Memulai usaha baru pada usia yang tak lagi muda cukup menguras tenaga. Membuatnya letih, baik fisik maupun mental. Tapi melihat masa depan kedai itu, keletihan James digantikan rasa optimis. Apalagi pujian mengalir dari bibir para tamu undangan. Menu rumahan hasil racikan Minarti dan timnya berhasil ‘naik kelas’ dengan nilai nyaris sempurna.
Laki-laki itu sedikit tersentak ketika sebuah mug tersodor ke hadapannya. Aromanya harum. Khas wedang jahe segar. Ia mendongak sambil menerima mug itu.

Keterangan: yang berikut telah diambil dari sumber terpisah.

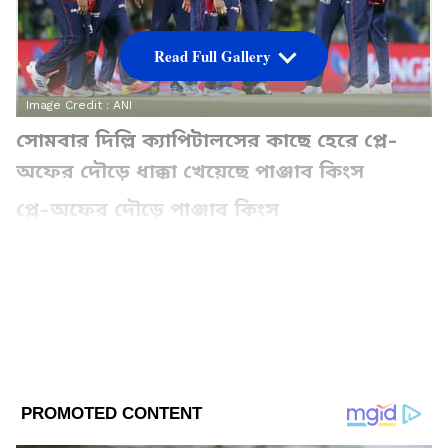
Read Full Gallery
Image Credit :
ANI
সোমবার দিল্লি ক্যাপিটালসের কাছে হেরে প্লে-
অফের দৌড়ে ধাক্কা খেয়েছে পাঞ্জাব কিংস
প্লে-অফের দৌড়ে পাঞ্জাব কিংস
সোমবার আইপিএল-এর ম্যাচে দিল্লি ক্যাপিটালসের
বিরুদ্ধে জয় পেলে ১১ ম্যাচ খেলে ১৫ পয়েন্ট নিয়ে
চলতি আইপিএল-এ পয়েন্ট তালিকার শীর্ষে পৌঁছে
যেতে পারত পাঞ্জাব কিংস। কিন্তু হেরে যাওয়ায় ১৩
পয়েন্ট নিয়ে চতুর্থ স্থানে শ্রেয়াস আইয়াররা। ফলে
প্লে-অফের দৌড়ে তাঁরা কিছুটা ধাক্কা খেয়েছেন।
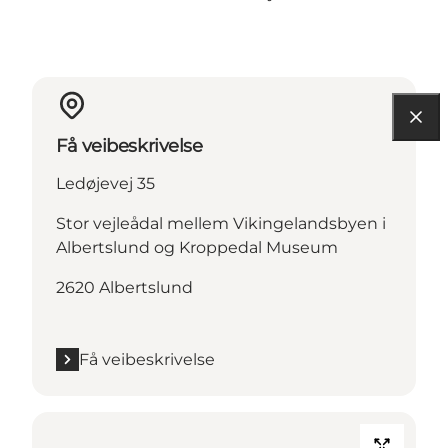
Få veibeskrivelse
Ledøjevej 35
Stor vejleådal mellem Vikingelandsbyen i
Albertslund og Kroppedal Museum
2620 Albertslund
Få veibeskrivelse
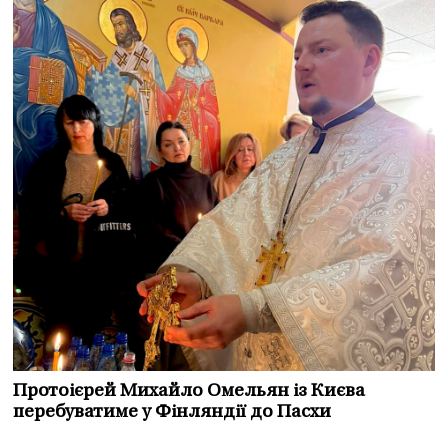
Протоієрей Михайло Омельян із Києва
перебуватиме у Фінляндії до Пасхи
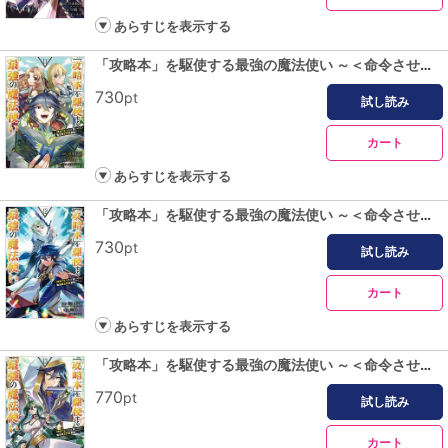
あらすじを表示する
「攻略本」を駆使する最強の魔法使い ～＜命令させろ＞とは言わせない俺流魔王討伐最善ルート～ 11巻
730
pt
試し読み
カート
あらすじを表示する
「攻略本」を駆使する最強の魔法使い ～＜命令させろ＞とは言わせない俺流魔王討伐最善ルート～ 12巻
730
pt
試し読み
カート
あらすじを表示する
「攻略本」を駆使する最強の魔法使い ～＜命令させろ＞とは言わせない俺流魔王討伐最善ルート～ 13巻
770
pt
試し読み
カート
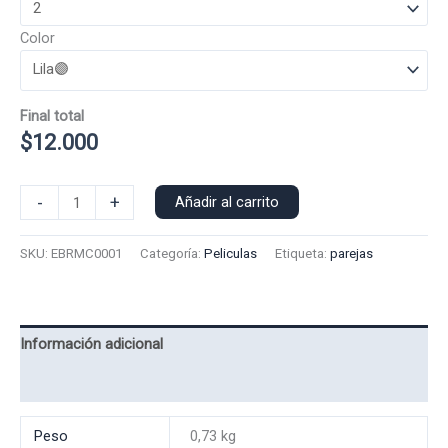
Color
Final total
$
12.000
Polera
-
+
Añadir al carrito
Manga
Corta
SKU:
EBRMC0001
Categoría:
Peliculas
Etiqueta:
parejas
Ember
0001
cantidad
Información adicional
Valoraciones (0)
Peso
0,73 kg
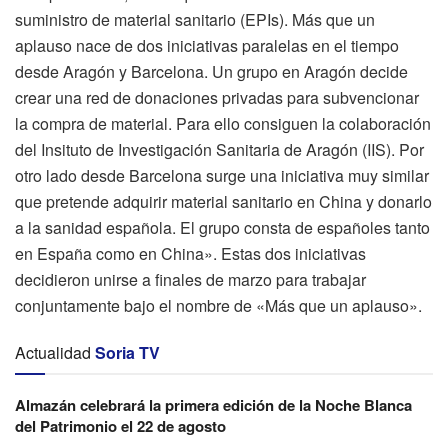
suministro de material sanitario (EPIs). Más que un
aplauso nace de dos iniciativas paralelas en el tiempo
desde Aragón y Barcelona. Un grupo en Aragón decide
crear una red de donaciones privadas para subvencionar
la compra de material. Para ello consiguen la colaboración
del Insituto de Investigación Sanitaria de Aragón (IIS). Por
otro lado desde Barcelona surge una iniciativa muy similar
que pretende adquirir material sanitario en China y donarlo
a la sanidad española. El grupo consta de españoles tanto
en España como en China». Estas dos iniciativas
decidieron unirse a finales de marzo para trabajar
conjuntamente bajo el nombre de «Más que un aplauso».
Actualidad
Soria TV
Almazán celebrará la primera edición de la Noche Blanca
del Patrimonio el 22 de agosto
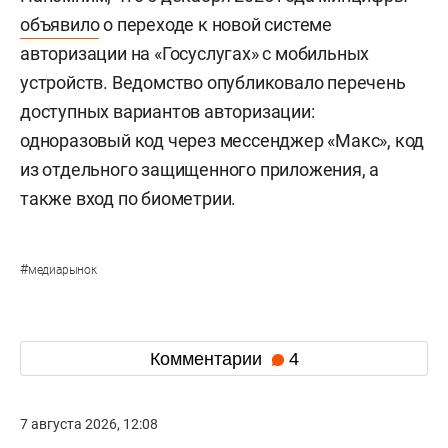
объявило
о переходе к новой системе
авторизации на «Госуслугах» с мобильных
устройств. Ведомство опубликовало перечень
доступных вариантов авторизации:
одноразовый код через мессенджер «Макс», код
из отдельного защищенного приложения, а
также вход по биометрии.
#
медиарынок
Комментарии
4
7 августа 2026, 12:08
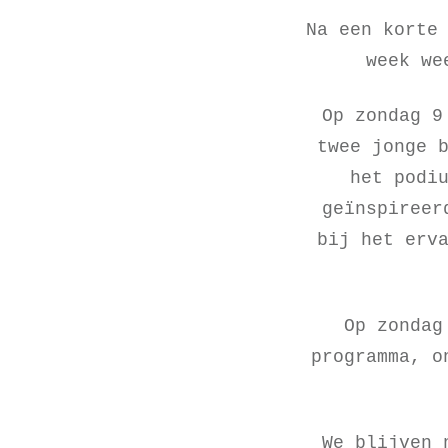
Na een korte
week we
Op zondag 9
twee jonge 
het podi
geïnspireer
bij het erv
Op zondag
programma, o
We blijven 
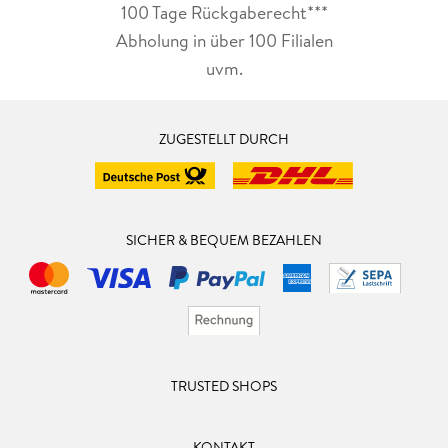
100 Tage Rückgaberecht***
Abholung in über 100 Filialen
uvm.
ZUGESTELLT DURCH
SICHER & BEQUEM BEZAHLEN
TRUSTED SHOPS
KONTAKT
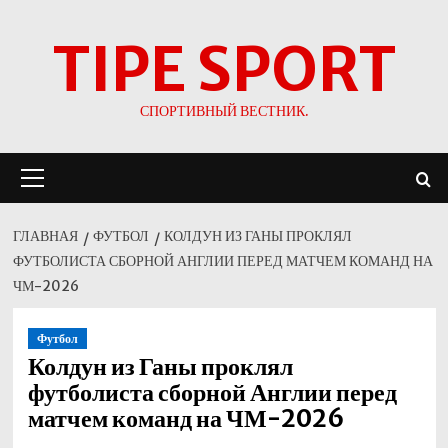
Перейти
TIPE SPORT
к
содержимому
СПОРТИВНЫЙ ВЕСТНИК.
Основное
меню
ГЛАВНАЯ
ФУТБОЛ
КОЛДУН ИЗ ГАНЫ ПРОКЛЯЛ
ФУТБОЛИСТА СБОРНОЙ АНГЛИИ ПЕРЕД МАТЧЕМ КОМАНД НА
ЧМ-2026
Футбол
Колдун из Ганы проклял
футболиста сборной Англии перед
матчем команд на ЧМ-2026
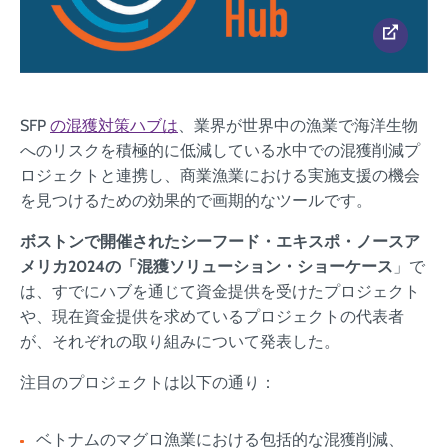
SFP
の混獲対策ハブは
、業界が世界中の漁業で海洋生物
へのリスクを積極的に低減している水中での混獲削減プ
ロジェクトと連携し、商業漁業における実施支援の機会
を見つけるための効果的で画期的なツールです。
ボストンで開催されたシーフード・エキスポ・ノースア
メリカ2024の「混獲ソリューション・ショーケース
」で
は、すでにハブを通じて資金提供を受けたプロジェクト
や、現在資金提供を求めているプロジェクトの代表者
が、それぞれの取り組みについて発表した。
注目のプロジェクトは以下の通り：
ベトナムのマグロ漁業における包括的な混獲削減、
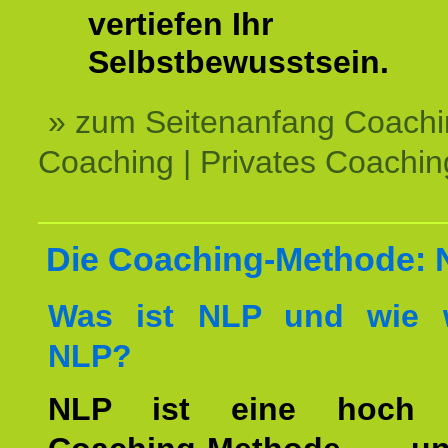
vertiefen Ihr
Selbstbewusstsein.
» zum Seitenanfang Coachi
Coaching | Privates Coachin
Die Coaching-Methode:
Was ist NLP und wie w
NLP?
NLP ist eine hoch ef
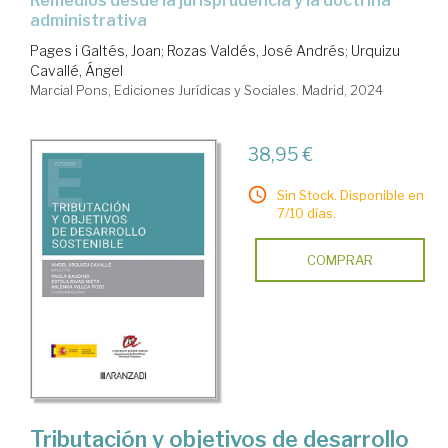
remedios desde la jurisprudencia y la doctrina
administrativa
Pages i Galtés, Joan
;
Rozas Valdés, José Andrés
;
Urquizu
Cavallé, Ángel
Marcial Pons, Ediciones Jurídicas y Sociales. Madrid, 2024
38,95 €
Sin Stock. Disponible en
7/10 días.
COMPRAR
Tributación y objetivos de desarrollo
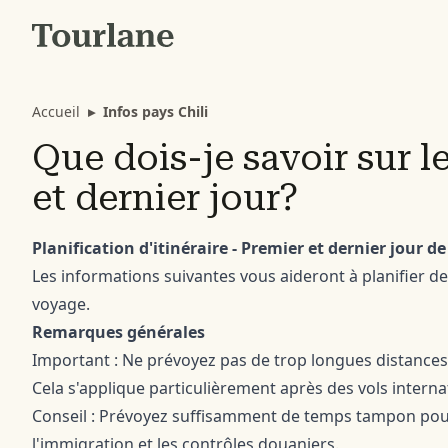
Accueil
▸
Infos pays Chili
Que dois-je savoir sur l
et dernier jour?
Planification d'itinéraire - Premier et dernier jour d
Les informations suivantes vous aideront à planifier d
voyage.
Remarques générales
Important : Ne prévoyez pas de trop longues distances 
Cela s'applique particulièrement après des vols intern
Conseil : Prévoyez suffisamment de temps tampon pour 
l'immigration et les contrôles douaniers.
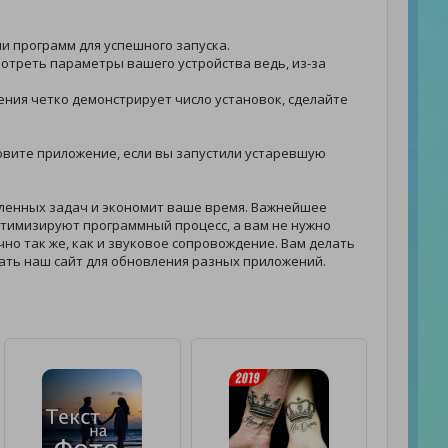
ли программ для успешного запуска.
смотреть параметры вашего устройства ведь, из-за
жения четко демонстрирует число установок, сделайте
тановите приложение, если вы запустили устаревшую
ленных задач и экономит ваше время. Важнейшее
тимизируют программный процесс, а вам не нужно
очно так же, как и звуковое сопровождение. Вам делать
ать наш сайт для обновления разных приложений.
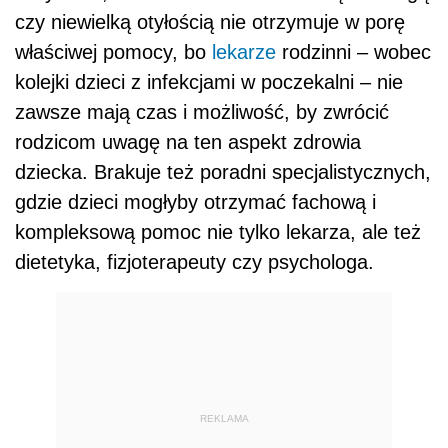
czy niewielką otyłością nie otrzymuje w porę
właściwej pomocy, bo
lekarze
rodzinni – wobec
kolejki dzieci z infekcjami w poczekalni – nie
zawsze mają czas i możliwość, by zwrócić
rodzicom uwagę na ten aspekt zdrowia
dziecka. Brakuje też poradni specjalistycznych,
gdzie dzieci mogłyby otrzymać fachową i
kompleksową pomoc nie tylko lekarza, ale też
dietetyka, fizjoterapeuty czy psychologa.
REKLAMA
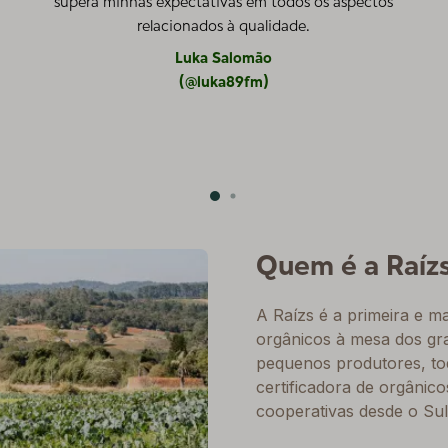
supera minhas expectativas em todos os aspectos
relacionados à qualidade.
Luka Salomão
(@luka89fm)
Quem é a Raíz
A Raízs é a primeira e 
orgânicos à mesa dos gr
pequenos produtores, tod
certificadora de orgânic
cooperativas desde o Sul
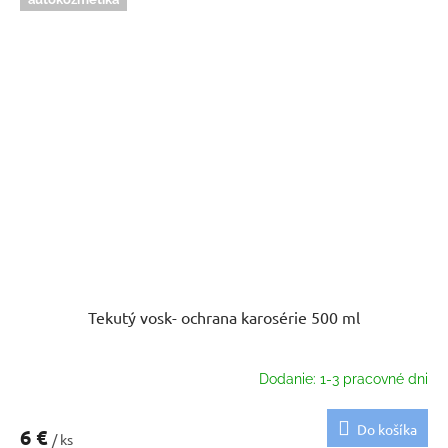
Tekutý vosk- ochrana karosérie 500 ml
Dodanie: 1-3 pracovné dni
Do košíka
6 €
/ ks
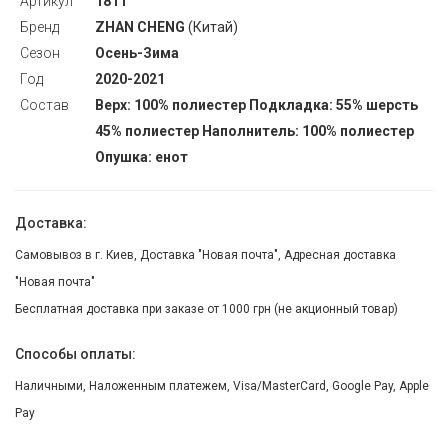
Артикул
1811
Бренд
ZHAN CHENG
(Китай)
Сезон
Осень-Зима
Год
2020-2021
Состав
Верх: 100% полиестер Подкладка: 55% шерсть
45% полиестер Наполнитель: 100% полиестер
Опушка: енот
Доставка:
Самовывоз в г. Киев, Доставка "Новая почта", Адресная доставка
"Новая почта"
Бесплатная доставка при заказе от 1000 грн (не акционный товар)
Способы оплаты:
Наличными, Наложенным платежем, Visa/MasterCard, Google Pay, Apple
Pay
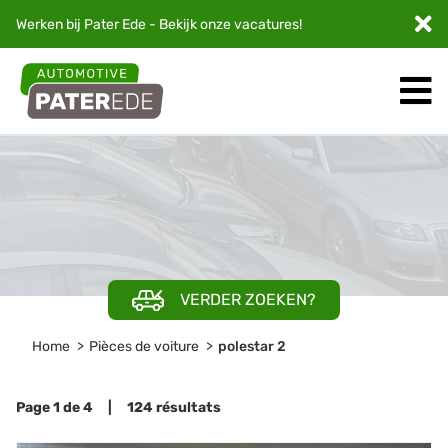
Werken bij Pater Ede - Bekijk onze
vacatures
!
VERDER ZOEKEN?
Home
Pièces de voiture
polestar 2
Page 1 de 4 | 124 résultats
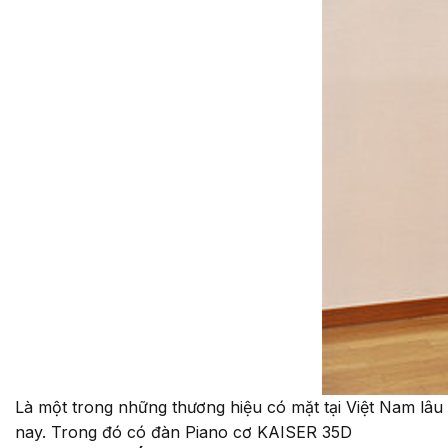
Là một trong những thương hiệu có mặt tại Việt Nam lâu
nay. Trong đó có đàn Piano cơ KAISER 35D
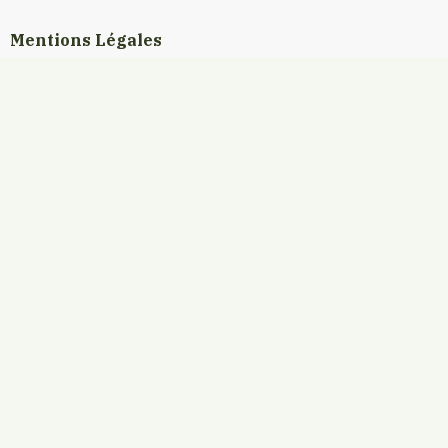
Mentions Légales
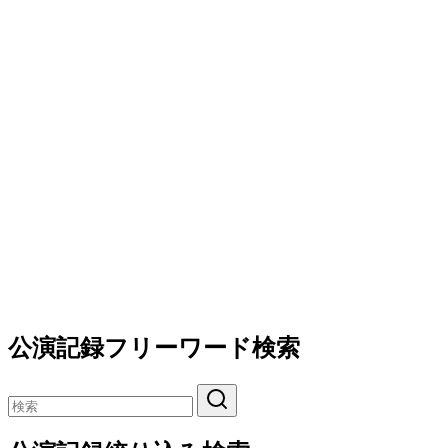
公演記録フリーワード検索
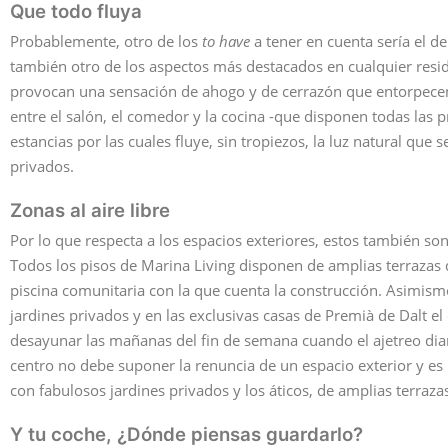
Que todo fluya
Probablemente, otro de los
to have
a tener en cuenta sería el de
también otro de los aspectos más destacados en cualquier reside
provocan una sensación de ahogo y de cerrazón que entorpecen y
entre el salón, el comedor y la cocina -que disponen todas las 
estancias por las cuales fluye, sin tropiezos, la luz natural que 
privados.
Zonas al aire libre
Por lo que respecta a los espacios exteriores, estos también s
Todos los pisos de Marina Living disponen de amplias terrazas 
piscina comunitaria con la que cuenta la construcción. Asimism
jardines privados y en las exclusivas casas de Premià de Dalt e
desayunar las mañanas del fin de semana cuando el ajetreo diar
centro no debe suponer la renuncia de un espacio exterior y es
con fabulosos jardines privados y los áticos, de amplias terraz
Y tu coche, ¿Dónde piensas guardarlo?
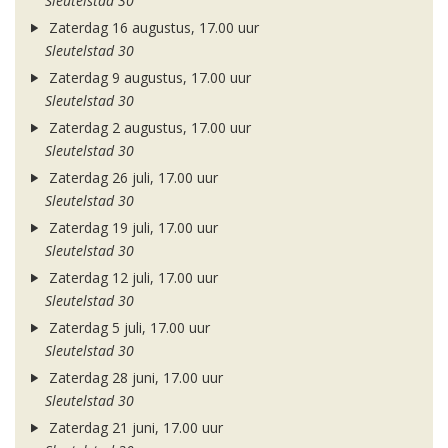
Sleutelstad 30
Zaterdag 16 augustus, 17.00 uur
Sleutelstad 30
Zaterdag 9 augustus, 17.00 uur
Sleutelstad 30
Zaterdag 2 augustus, 17.00 uur
Sleutelstad 30
Zaterdag 26 juli, 17.00 uur
Sleutelstad 30
Zaterdag 19 juli, 17.00 uur
Sleutelstad 30
Zaterdag 12 juli, 17.00 uur
Sleutelstad 30
Zaterdag 5 juli, 17.00 uur
Sleutelstad 30
Zaterdag 28 juni, 17.00 uur
Sleutelstad 30
Zaterdag 21 juni, 17.00 uur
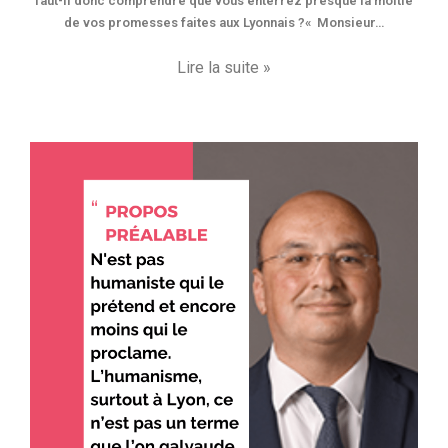
faut-il donc comprendre que vous enterrez presque la moitié
de vos promesses faites aux Lyonnais ?« Monsieur…
Lire la suite »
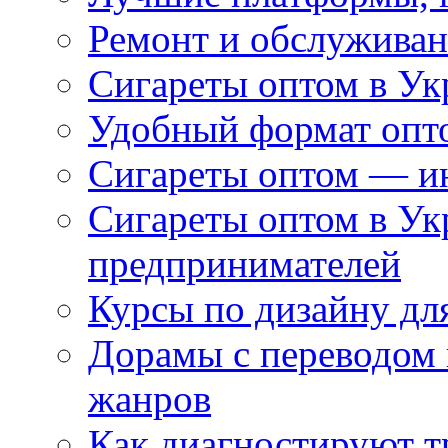
Ремонт и обслуживан
Сигареты оптом в Ук
Удобный формат опто
Сигареты оптом — ин
Сигареты оптом в Ук
предпринимателей
Курсы по дизайну дл
Дорамы с переводом 
жанров
Как диагностируют т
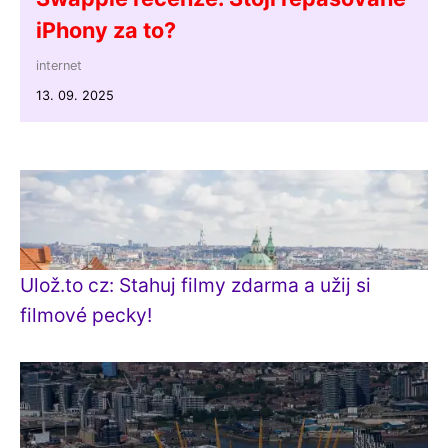
iPhony za to?
internet
13. 09. 2025
Ulož.to cz: Stahuj filmy zdarma a užij si
filmové pecky!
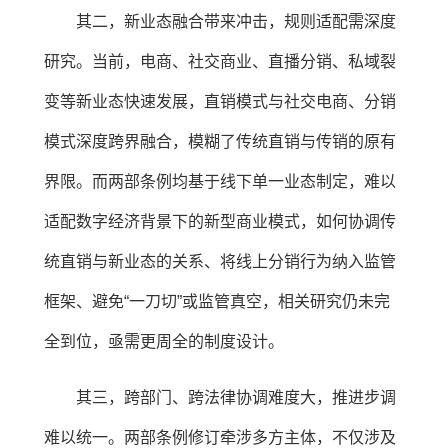
其二，新业态融合带来冲击，规则适配需深度
研究。当前，电商、社交商业、直播分销、私域裂
变等新业态快速发展，直销模式与社交电商、分销
模式深度跨界融合，模糊了传统直销与传销的原有
界限。而两部条例均基于线下单一业态制定，难以
适配数字经济背景下的新型商业模式，如何协调传
统直销与新业态的关系、将线上分销行为纳入监管
框架、避免“一刀切”或监管真空，相关研究仍未完
全到位，亟需更周全的制度设计。
其三，跨部门、跨法律协调难度大，推进步调
难以统一。两部条例修订牵涉多方主体，不仅涉及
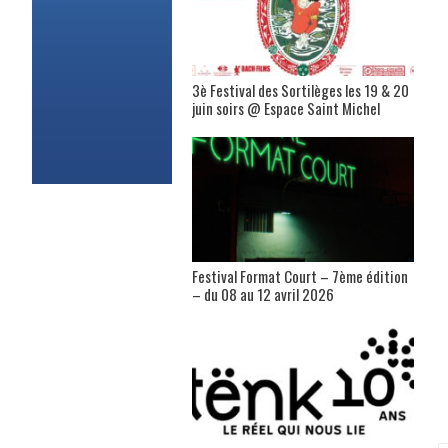
3è Festival des Sortilèges les 19 & 20
juin soirs @ Espace Saint Michel
Festival Format Court – 7ème édition
– du 08 au 12 avril 2026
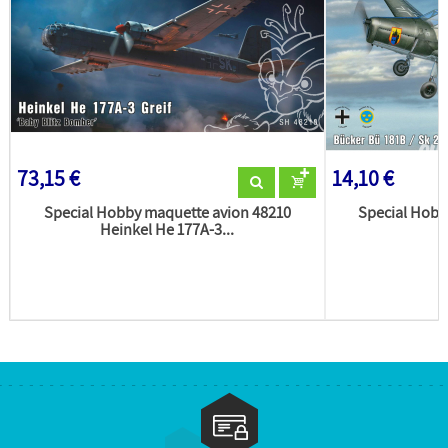
73,15 €
14,10 €
Special Hobby maquette avion 48210
Special Hobb
Heinkel He 177A-3...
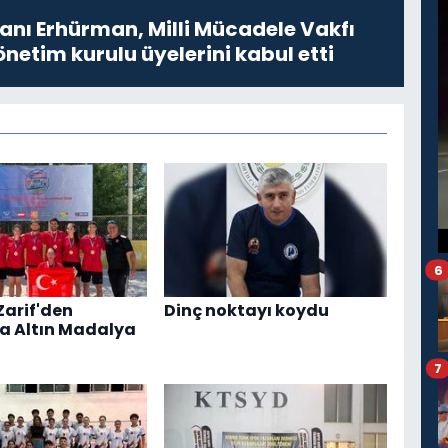
ı Erhürman, Milli Mücadele Vakfı
netim kurulu üyelerini kabul etti
6
Zarif'den
Dinç noktayı koydu
a Altın Madalya
7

“Wah, makasih banyak, Bu Min,” ucapnya dengan wajah kembali diliputi semangat.
Minarti duduk di kursi lain, di seberang James, berbataskan meja kecil. Tanpa suara ia meletakkan sebuah mug berisi teh hijau di depannya. Wajahnya tampak letih, tapi penuh dengan binar yang James sendiri takjub melihatnya.
“Capek, Bu Min?” James tersenyum. Tapi segera meralat pertanyaannya itu. “Ah, tentu saja capek. Kita semua capek. Pertanyaan bodoh.”
Minarti tertawa ringan sembari mengangkat mug teh hijaunya. Disesapnya sedikit teh hijau itu. Ditatapnya James.
“Saya khawatir masakan saya terasa kacau di lidah para tamu,” gumamnya.
“Ternyata?” James mengerling dengan wajah jenaka.
Minarti kembali tertawa. Ia menggeleng samar.
“Syukur kepada Tuhan...,” gumamnya lagi.
“Ayolah, Bu Min....” James menegakkan punggungnya. Kedua sikunya kini bertumpu di tepi meja, dengan tangan terlipat di depan dada. “Masakan Bu Min itu pokoknya jos gandos!” James mengacungkan jempol. “Belum tersentuh aroma industri, masih terasa rumahan sekali. Di situlah kekuatannya.”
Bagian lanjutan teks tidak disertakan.